Quietness and disengagement are not madness, and just because society harps on endlessly about ‘mental health’, it doesn’t mean you ‘have a condition’. You see, society is mad, absolutely insane, and everything is seriously upside-down. Madness simply means that you differ from a mad consensus. You might be on your own with that, except for people who understand you, but that’s not the main issue. The main issue is that our world today is steered by people who are so busy and peopled that they don’t know themselves well enough. They don’t have time and space to look at what’s really going on. There’s something in aloneness that allows us to anchor to deeper verities, and the majority or the dominant consensus in society can be based more in hearsay than in reality. This is a global problem.
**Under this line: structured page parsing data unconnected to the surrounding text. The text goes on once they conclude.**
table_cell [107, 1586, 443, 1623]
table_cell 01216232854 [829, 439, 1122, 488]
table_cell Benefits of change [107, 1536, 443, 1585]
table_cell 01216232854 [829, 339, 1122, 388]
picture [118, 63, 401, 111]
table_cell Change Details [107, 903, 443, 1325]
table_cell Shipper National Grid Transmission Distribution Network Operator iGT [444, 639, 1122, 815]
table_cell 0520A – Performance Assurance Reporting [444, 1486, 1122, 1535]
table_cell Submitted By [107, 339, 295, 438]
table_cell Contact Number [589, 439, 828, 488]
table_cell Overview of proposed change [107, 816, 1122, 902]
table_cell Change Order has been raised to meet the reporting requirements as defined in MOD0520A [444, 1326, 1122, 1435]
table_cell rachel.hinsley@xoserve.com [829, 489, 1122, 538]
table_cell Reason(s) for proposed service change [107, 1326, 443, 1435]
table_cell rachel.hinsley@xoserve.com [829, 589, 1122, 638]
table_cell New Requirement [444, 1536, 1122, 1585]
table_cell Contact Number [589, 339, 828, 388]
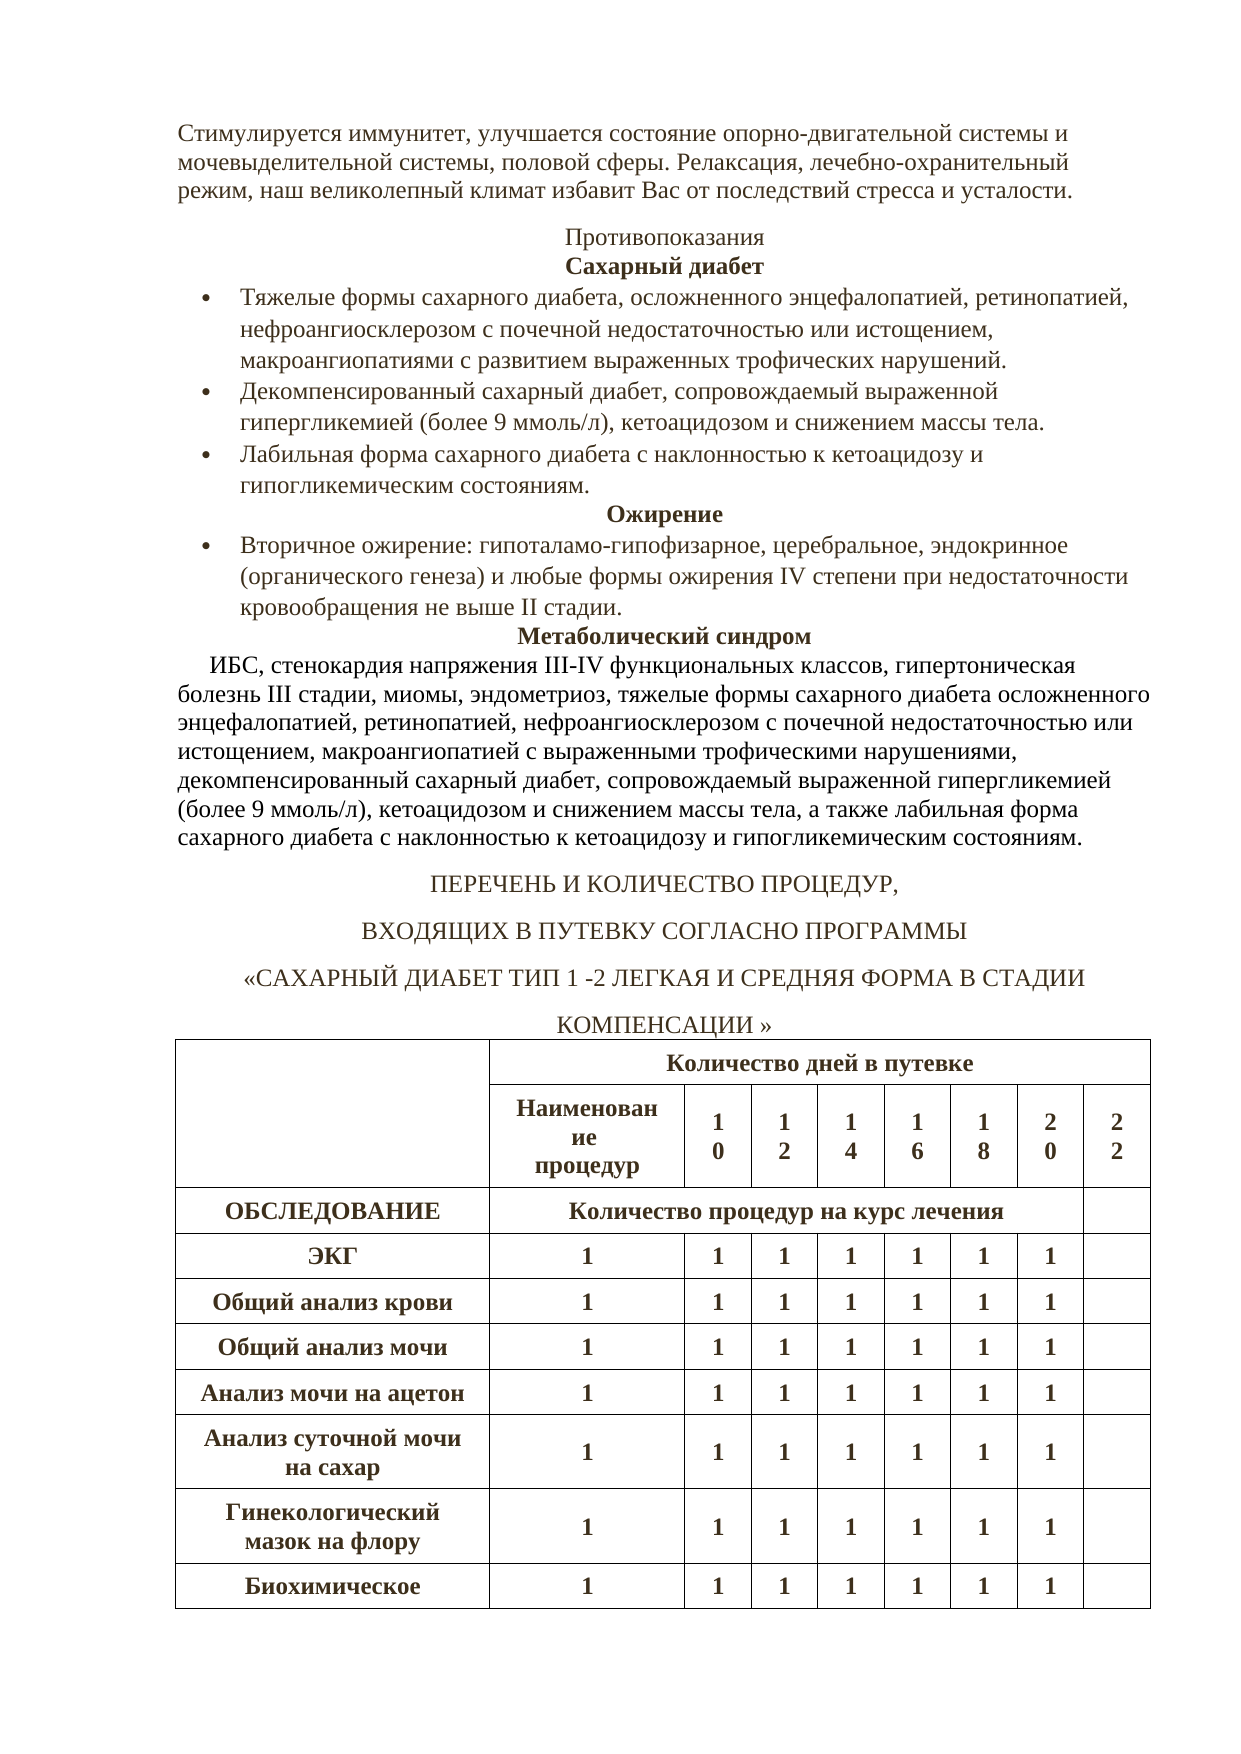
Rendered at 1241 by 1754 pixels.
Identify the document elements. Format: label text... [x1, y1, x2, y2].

table_cell [1084, 1564, 1150, 1608]
table_cell 1 [685, 1489, 751, 1562]
text Сахарный диабет [177, 251, 1152, 280]
table_cell 20 [1018, 1085, 1083, 1187]
table_cell 1 [818, 1489, 884, 1562]
table_cell 1 [885, 1279, 950, 1323]
table_cell 1 [490, 1324, 684, 1369]
table_cell Анализ мочи на ацетон [176, 1370, 489, 1414]
table_cell Наименование процедур [490, 1085, 684, 1187]
table_cell 1 [885, 1489, 950, 1562]
table_cell [1084, 1415, 1150, 1488]
list Тяжелые формы сахарного диабета, осложненного энцефалопатией, ретинопатией, нефроангиосклерозом с почечной недостаточностью или истощением, макроангиопатиями с развитием выраженных трофических нарушений. [202, 280, 1152, 374]
table_cell 1 [818, 1564, 884, 1608]
table_cell 1 [1018, 1324, 1083, 1369]
table_cell 1 [685, 1324, 751, 1369]
table_cell Анализ суточной мочи на сахар [176, 1415, 489, 1488]
table_cell 1 [885, 1234, 950, 1278]
table_cell [1084, 1188, 1150, 1232]
table_cell 1 [685, 1234, 751, 1278]
list Декомпенсированный сахарный диабет, сопровождаемый выраженной гипергликемией (более 9 ммоль/л), кетоацидозом и снижением массы тела. [202, 374, 1152, 436]
table_cell 1 [818, 1370, 884, 1414]
table_cell 1 [752, 1279, 817, 1323]
table_cell 1 [951, 1489, 1017, 1562]
table_cell 1 [951, 1564, 1017, 1608]
table_cell 1 [951, 1415, 1017, 1488]
table_cell 1 [490, 1415, 684, 1488]
table_cell 1 [1018, 1234, 1083, 1278]
table_cell [1084, 1370, 1150, 1414]
table_cell 1 [685, 1415, 751, 1488]
table_cell 1 [885, 1370, 950, 1414]
table_cell 1 [818, 1415, 884, 1488]
table_cell [1084, 1489, 1150, 1562]
text ПЕРЕЧЕНЬ И КОЛИЧЕСТВО ПРОЦЕДУР, ВХОДЯЩИХ В ПУТЕВКУ СОГЛАСНО ПРОГРАММЫ «САХАРНЫЙ ДИАБЕТ ТИП 1 -2 ЛЕГКАЯ И СРЕДНЯЯ ФОРМА В СТАДИИ КОМПЕНСАЦИИ » [177, 851, 1152, 1039]
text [177, 118, 1152, 204]
table_cell 1 [685, 1370, 751, 1414]
table_cell Гинекологический мазок на флору [176, 1489, 489, 1562]
table_cell ОБСЛЕДОВАНИЕ [176, 1188, 489, 1232]
table_cell 1 [685, 1279, 751, 1323]
table_cell 1 [1018, 1415, 1083, 1488]
table_cell 1 [885, 1324, 950, 1369]
table_cell 1 [752, 1324, 817, 1369]
table_cell ЭКГ [176, 1234, 489, 1278]
text Ожирение [177, 499, 1152, 527]
table_cell 1 [1018, 1489, 1083, 1562]
table_cell Биохимическое исследование крови [176, 1564, 489, 1608]
table_cell 1 [752, 1234, 817, 1278]
table_cell 1 [951, 1324, 1017, 1369]
text  ИБС, стенокардия напряжения III-IV функциональных классов, гипертоническая болезнь III стадии, миомы, эндометриоз, тяжелые формы сахарного диабета осложненного энцефалопатией, ретинопатией, нефроангиосклерозом с почечной недостаточностью или истощением, макроангиопатией с выраженными трофическими нарушениями, декомпенсированный сахарный диабет, сопровождаемый выраженной гипергликемией (более 9 ммоль/л), кетоацидозом и снижением массы тела, а также лабильная форма сахарного диабета с наклонностью к кетоацидозу и гипогликемическим состояниям. [177, 650, 1152, 851]
table_header [176, 1040, 489, 1187]
table_cell 12 [752, 1085, 817, 1187]
table_cell Общий анализ крови [176, 1279, 489, 1323]
table_cell 1 [490, 1234, 684, 1278]
table_cell [1084, 1234, 1150, 1278]
table_cell 1 [951, 1370, 1017, 1414]
table_cell 1 [885, 1415, 950, 1488]
table_cell 1 [752, 1564, 817, 1608]
table_cell [1084, 1279, 1150, 1323]
table_cell 1 [1018, 1564, 1083, 1608]
table_cell 1 [885, 1564, 950, 1608]
table_cell 1 [818, 1324, 884, 1369]
table_cell 1 [818, 1234, 884, 1278]
list Вторичное ожирение: гипоталамо-гипофизарное, церебральное, эндокринное (органического генеза) и любые формы ожирения IV степени при недостаточности кровообращения не выше II стадии. [202, 527, 1152, 621]
table_cell 16 [885, 1085, 950, 1187]
table_cell 1 [490, 1564, 684, 1608]
table_cell Общий анализ мочи [176, 1324, 489, 1369]
table_cell Количество процедур на курс лечения [490, 1188, 1083, 1232]
table_cell 1 [490, 1370, 684, 1414]
table_cell 1 [685, 1564, 751, 1608]
table_cell 1 [490, 1279, 684, 1323]
table_cell [1084, 1324, 1150, 1369]
table_cell 1 [490, 1489, 684, 1562]
table_cell 1 [951, 1279, 1017, 1323]
table_cell 1 [1018, 1279, 1083, 1323]
table_cell 1 [752, 1415, 817, 1488]
list Лабильная форма сахарного диабета с наклонностью к кетоацидозу и гипогликемическим состояниям. [202, 436, 1152, 499]
text Метаболический синдром [177, 621, 1152, 650]
table_cell 18 [951, 1085, 1017, 1187]
text Противопоказания [177, 204, 1152, 251]
table_cell 22 [1084, 1085, 1150, 1187]
table_cell 1 [818, 1279, 884, 1323]
table_header Количество дней в путевке [490, 1040, 1150, 1084]
table_cell 1 [1018, 1370, 1083, 1414]
table_cell 1 [951, 1234, 1017, 1278]
table_cell 1 [752, 1370, 817, 1414]
table_cell 10 [685, 1085, 751, 1187]
table_cell 1 [752, 1489, 817, 1562]
table_cell 14 [818, 1085, 884, 1187]
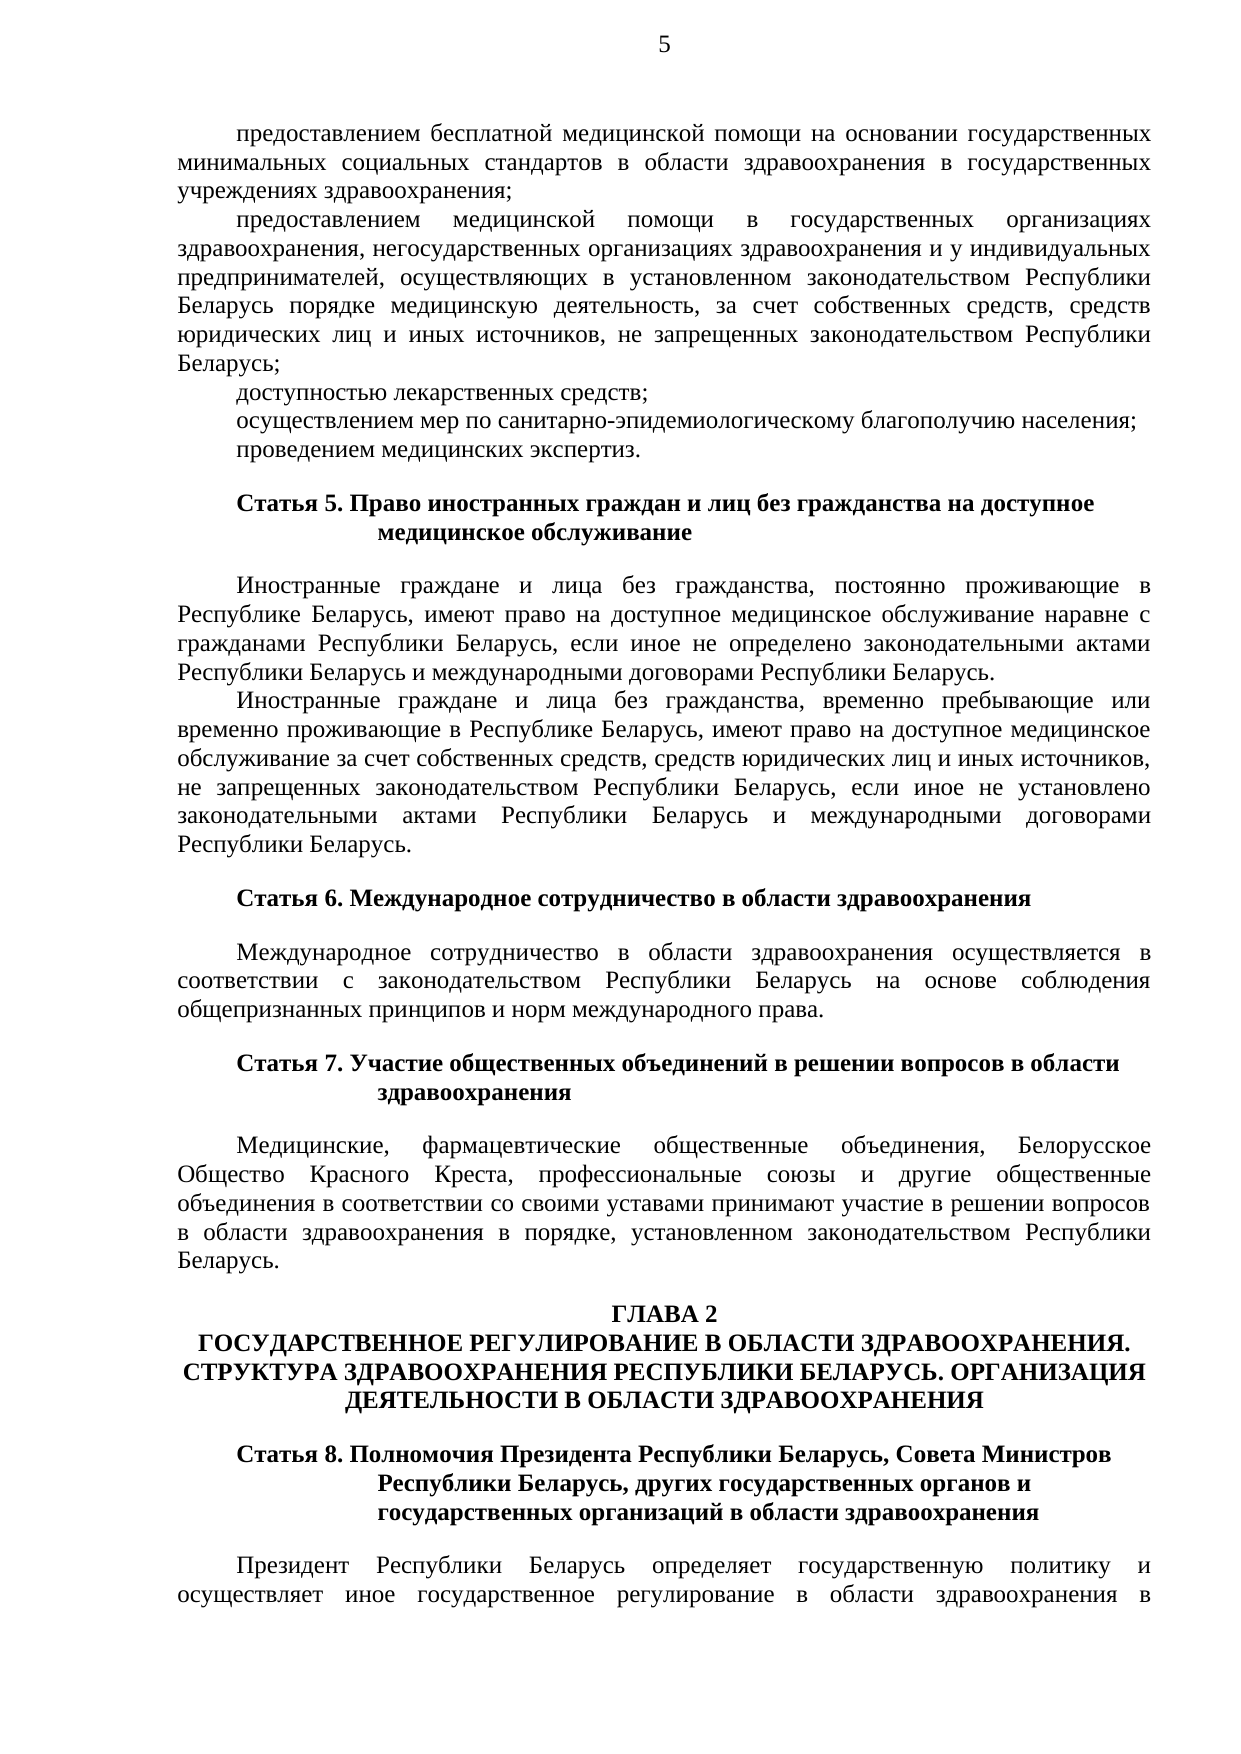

And rural areas (most of the world) are being governed by people in big city buildings.

There’s more to say on all this, but I’ll stop here (my brains are giving out). But here’s a message from old Paldywan Kenobi to friends and strangers out there who are on their own: be alone well. Do your best with it. Exploit its possibilities. This transforms loneliness into an aloneness that is at peace with itself.

Oh, and one more thing. Absence makes the heart grow fonder. Lynne, my partner, and I, are together about one-third of the time (she lives two hours’ drive away), and sometimes we miss each other. Yet, sincethis is so, we have an amazing relationship that works really well. For me, aloneness makes those relationships that I do have so much more meaningful. You can be close to people even when you’re far apart, even when you don’t know where they are and what they’re doing.

Sometimes I find myself thinking of a faraway or long-lost friend, having good inner discussions with them, and then, later, I find out they’re already dead! So, with people you love, even if distant or gone, listen, and talk to them inside yourself, because you are together at that time. If anyone accuses you of being mad, just remember, they’re afraid. Afraid of their aloneness, afraid of getting caught out, exiled to the far-off realms of ‘mental illness’.

For the truth is, together or apart, there are light years between all of us. Yet we’re all here together, and this is it. No one is here by accident, and this is what we came for. So if you find yourself alone nowadays, remember, do it well. There are probably a billion souls on Earth who are alone, whether stuffed away in a high-rise or hidden away up a mountain, so you’re in good company.

Okay, I’ll leave you alone now. Time to put the kettle on. Love, Palden.